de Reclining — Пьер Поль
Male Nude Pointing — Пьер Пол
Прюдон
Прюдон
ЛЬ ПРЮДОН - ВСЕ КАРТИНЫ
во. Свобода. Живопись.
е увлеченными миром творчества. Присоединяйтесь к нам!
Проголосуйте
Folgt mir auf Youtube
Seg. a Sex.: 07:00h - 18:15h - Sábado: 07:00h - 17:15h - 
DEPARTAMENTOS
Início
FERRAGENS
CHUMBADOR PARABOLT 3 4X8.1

_What the task requires_
Only the lines from the one holding "ЛЬ ПРЮДОН - ВСЕ КАРТИНЫ" through the end of the listing should be given again, exactly and with both ends included.

_Answer space_
ЛЬ ПРЮДОН - ВСЕ КАРТИНЫ
во. Свобода. Живопись.
е увлеченными миром творчества. Присоединяйтесь к нам!
Проголосуйте
Folgt mir auf Youtube
Seg. a Sex.: 07:00h - 18:15h - Sábado: 07:00h - 17:15h - 
DEPARTAMENTOS
Início
FERRAGENS
CHUMBADOR PARABOLT 3 4X8.1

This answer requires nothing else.